Lightroom is all about adjusting lights and tones in photographs. While adjusting colors it is the split tone that’s quite powerful in Lightroom. Split tones give you options to add color separately to the highlights and shadows. This tool helps us to set a mood to an image.
Before we move on to the technical aspect of the panel, lets learn about color and the mood it creates which will help us to choose a better color for our highlights and shadows.
Generally colors in the split toning are divided into two types, cool color and a warm color. Warm colors are yellow, red, orange, pink where as cool color are blue, green, magenta, cyan. Warm color sets the mood of closeness, positivity, energy where as cool colors are quite opposite which sets the mood of far distance, huge open spaces like sky and ocean and sometimes sadness and loneliness as well.
There are 5 options on this panel as shown in the figure. Hue, saturation on the highlight, balance slider and huge saturation on the shadows. The shortcut for this panel is Ctrl + 4 in Windows and Command + 4 in Mac.

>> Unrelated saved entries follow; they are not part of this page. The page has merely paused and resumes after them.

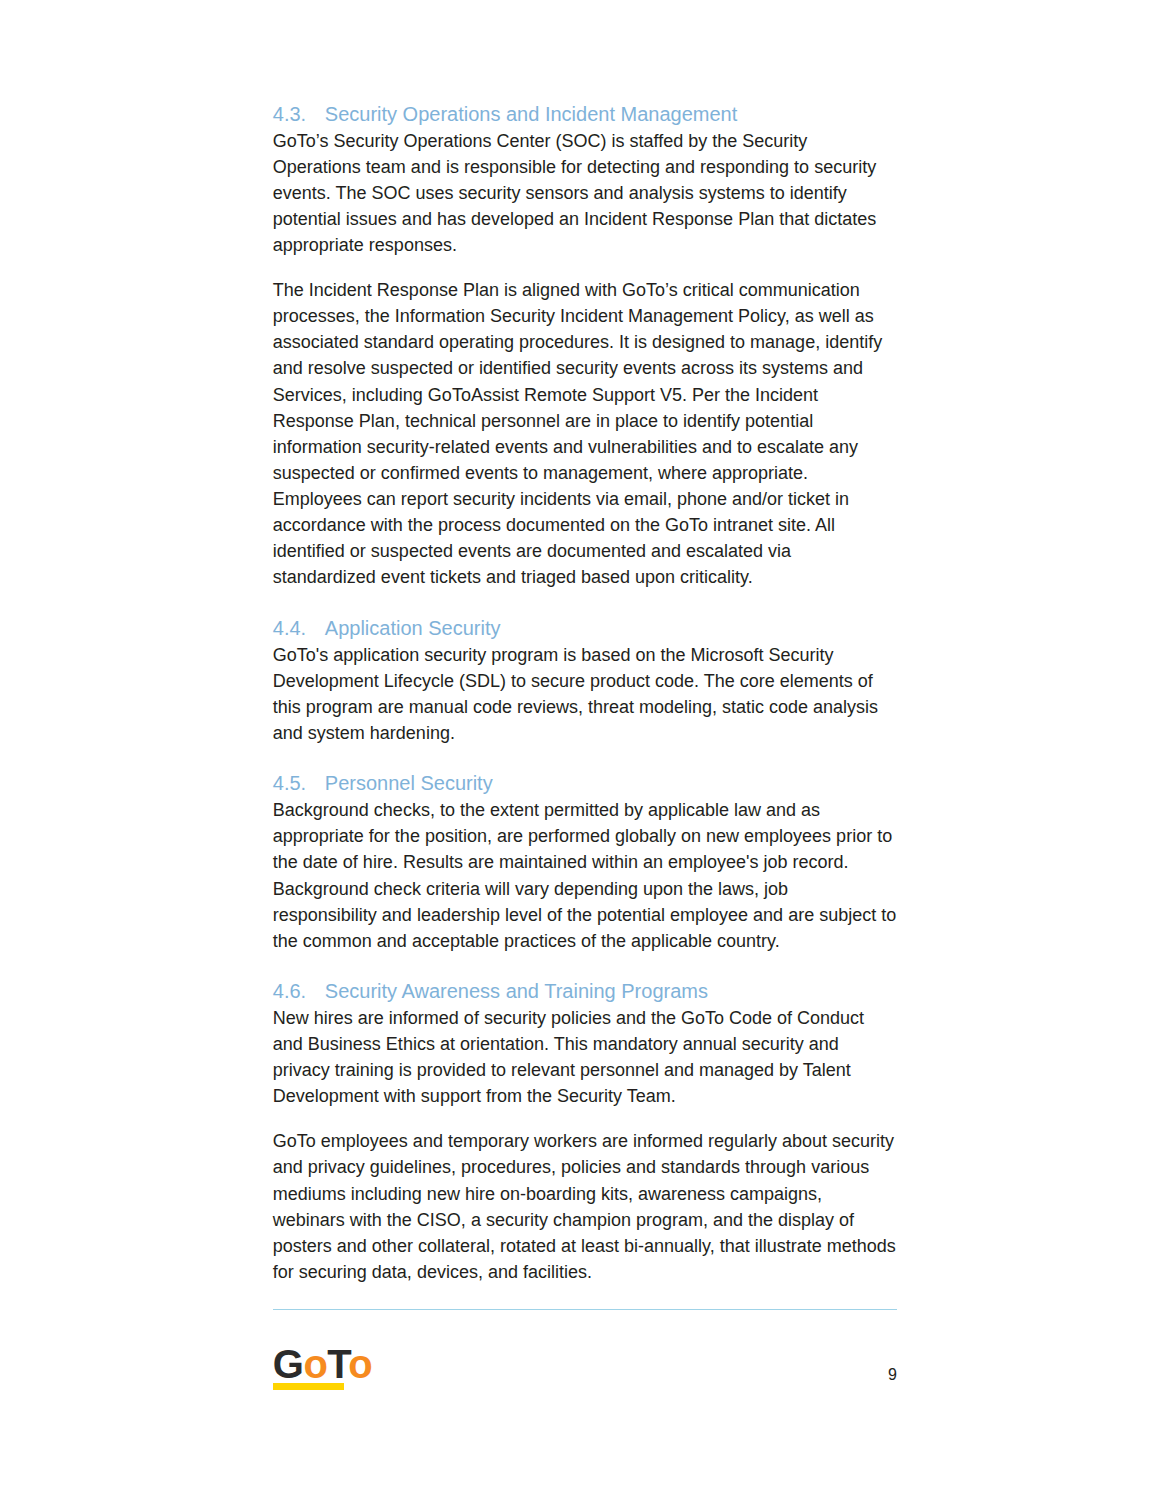4.3. Security Operations and Incident Management
GoTo’s Security Operations Center (SOC) is staffed by the Security Operations team and is responsible for detecting and responding to security events. The SOC uses security sensors and analysis systems to identify potential issues and has developed an Incident Response Plan that dictates appropriate responses.
The Incident Response Plan is aligned with GoTo’s critical communication processes, the Information Security Incident Management Policy, as well as associated standard operating procedures. It is designed to manage, identify and resolve suspected or identified security events across its systems and Services, including GoToAssist Remote Support V5. Per the Incident Response Plan, technical personnel are in place to identify potential information security-related events and vulnerabilities and to escalate any suspected or confirmed events to management, where appropriate. Employees can report security incidents via email, phone and/or ticket in accordance with the process documented on the GoTo intranet site. All identified or suspected events are documented and escalated via standardized event tickets and triaged based upon criticality.
4.4. Application Security
GoTo's application security program is based on the Microsoft Security Development Lifecycle (SDL) to secure product code. The core elements of this program are manual code reviews, threat modeling, static code analysis and system hardening.
4.5. Personnel Security
Background checks, to the extent permitted by applicable law and as appropriate for the position, are performed globally on new employees prior to the date of hire. Results are maintained within an employee's job record. Background check criteria will vary depending upon the laws, job responsibility and leadership level of the potential employee and are subject to the common and acceptable practices of the applicable country.
4.6. Security Awareness and Training Programs
New hires are informed of security policies and the GoTo Code of Conduct and Business Ethics at orientation. This mandatory annual security and privacy training is provided to relevant personnel and managed by Talent Development with support from the Security Team.
GoTo employees and temporary workers are informed regularly about security and privacy guidelines, procedures, policies and standards through various mediums including new hire on-boarding kits, awareness campaigns, webinars with the CISO, a security champion program, and the display of posters and other collateral, rotated at least bi-annually, that illustrate methods for securing data, devices, and facilities.
Go To
9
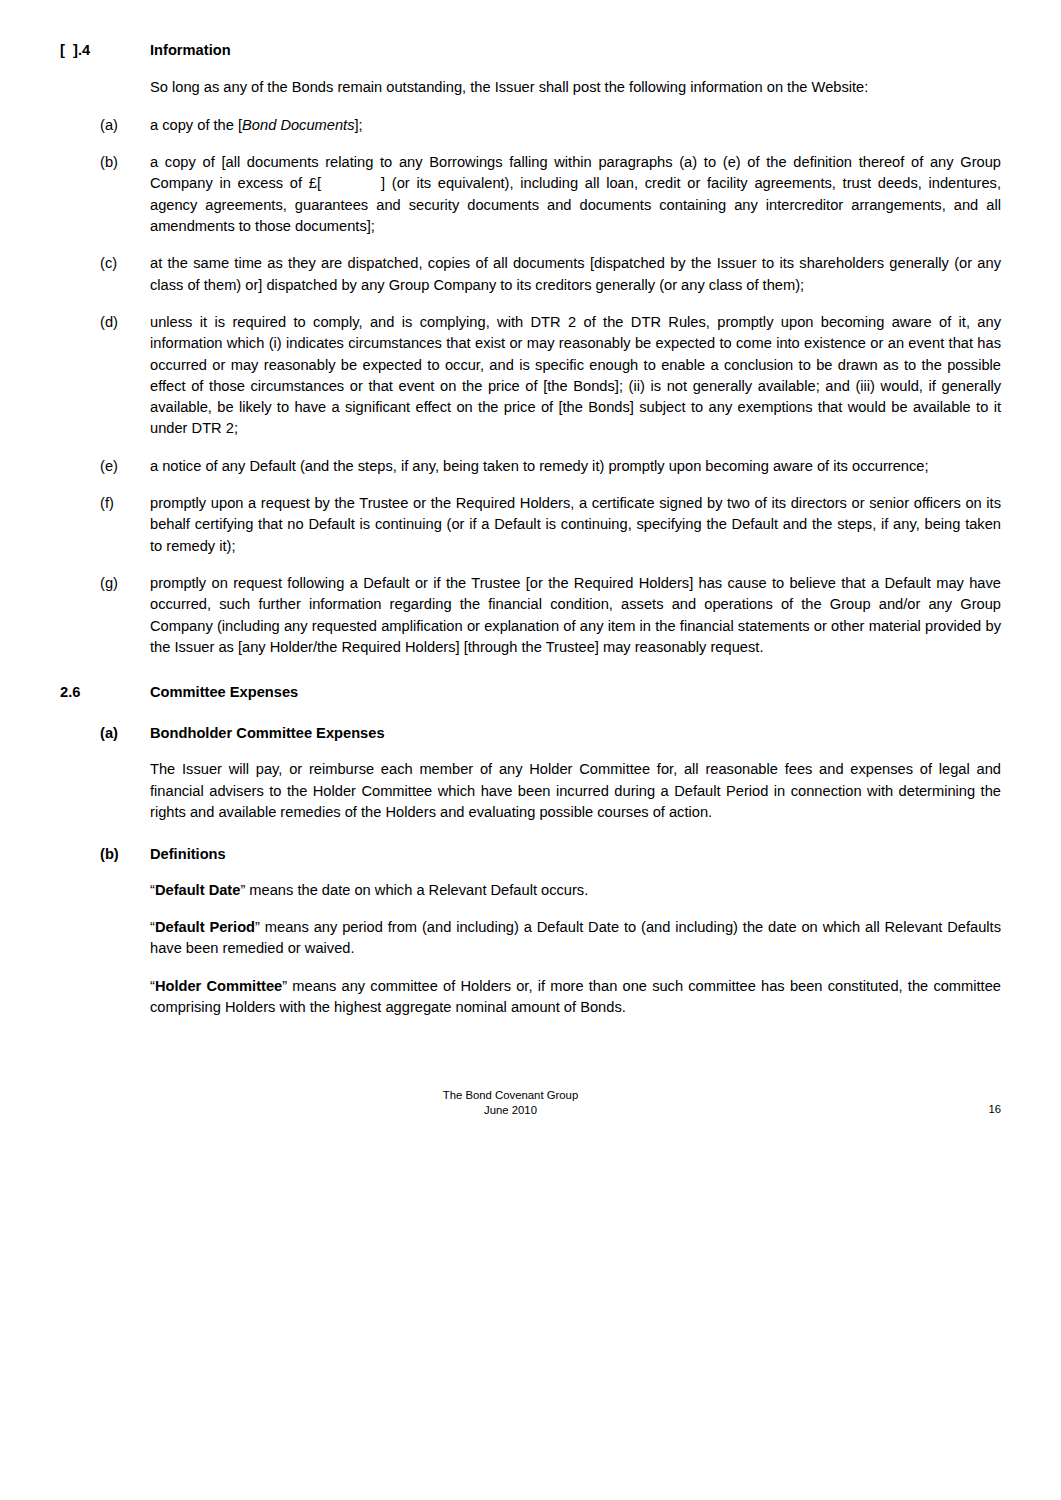[ ].4 Information
So long as any of the Bonds remain outstanding, the Issuer shall post the following information on the Website:
(a) a copy of the [Bond Documents];
(b) a copy of [all documents relating to any Borrowings falling within paragraphs (a) to (e) of the definition thereof of any Group Company in excess of £[ ] (or its equivalent), including all loan, credit or facility agreements, trust deeds, indentures, agency agreements, guarantees and security documents and documents containing any intercreditor arrangements, and all amendments to those documents];
(c) at the same time as they are dispatched, copies of all documents [dispatched by the Issuer to its shareholders generally (or any class of them) or] dispatched by any Group Company to its creditors generally (or any class of them);
(d) unless it is required to comply, and is complying, with DTR 2 of the DTR Rules, promptly upon becoming aware of it, any information which (i) indicates circumstances that exist or may reasonably be expected to come into existence or an event that has occurred or may reasonably be expected to occur, and is specific enough to enable a conclusion to be drawn as to the possible effect of those circumstances or that event on the price of [the Bonds]; (ii) is not generally available; and (iii) would, if generally available, be likely to have a significant effect on the price of [the Bonds] subject to any exemptions that would be available to it under DTR 2;
(e) a notice of any Default (and the steps, if any, being taken to remedy it) promptly upon becoming aware of its occurrence;
(f) promptly upon a request by the Trustee or the Required Holders, a certificate signed by two of its directors or senior officers on its behalf certifying that no Default is continuing (or if a Default is continuing, specifying the Default and the steps, if any, being taken to remedy it);
(g) promptly on request following a Default or if the Trustee [or the Required Holders] has cause to believe that a Default may have occurred, such further information regarding the financial condition, assets and operations of the Group and/or any Group Company (including any requested amplification or explanation of any item in the financial statements or other material provided by the Issuer as [any Holder/the Required Holders] [through the Trustee] may reasonably request.
2.6 Committee Expenses
(a) Bondholder Committee Expenses
The Issuer will pay, or reimburse each member of any Holder Committee for, all reasonable fees and expenses of legal and financial advisers to the Holder Committee which have been incurred during a Default Period in connection with determining the rights and available remedies of the Holders and evaluating possible courses of action.
(b) Definitions
“Default Date” means the date on which a Relevant Default occurs.
“Default Period” means any period from (and including) a Default Date to (and including) the date on which all Relevant Defaults have been remedied or waived.
“Holder Committee” means any committee of Holders or, if more than one such committee has been constituted, the committee comprising Holders with the highest aggregate nominal amount of Bonds.
The Bond Covenant Group
June 2010
16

Lets understand these two terms first. Hue and Saturation
Hue is simply a shade of a color. Red, yellow, green or any color can be called Hue.
Saturation determines intensity or a power of a color. For example a red hue on 80 % would be much reddish than on 30%. The higher the value the more stronger the color.
So hue and saturation slider on both highlight and shadow lets you add a hue (shade of a color) and determine the intensity with saturation.
The balance slider helps us to determine which color to make more dominant. If you look at the slider, it is dark on the left side and bright on the right side. If you take your slider to the right, the color you choose in highlights will become more dominant where as if you take it to the left side, the color you choose in shadow becomes more dominant. Here is my technical explanation: if you move the slider to the right side, more of a midtones will be identified as highlights. If you move the slider to the right side, more of a midtones will be identified as shadow.
Lets try adding a color on both shadow and highlights.
Adding yellow tones on the highlight
Adding green tones on the highlight
Adding green color on the highlight and yellow on the shadows
Adding yellow on the highlights and blue on the shadows
Adding yellow on the highlights and blue on the shadows with balance slider towards shadow
Adding yellow on the highlights and blue on the shadows with balance slider towards highlight
Things to consider:
Use of split toning on the portrait should be carried out carefully since we don’t want our skins tones to be unnatural.
If you are working in a series of related images, maintaining the same split toning is recommended for the continuity and consistency of the mood.
We should understand that colors have a potential to set a mood in our image. So the color and the mood it sets should help us to choose the color on highlights and shadow depending on the kind of image we are processing.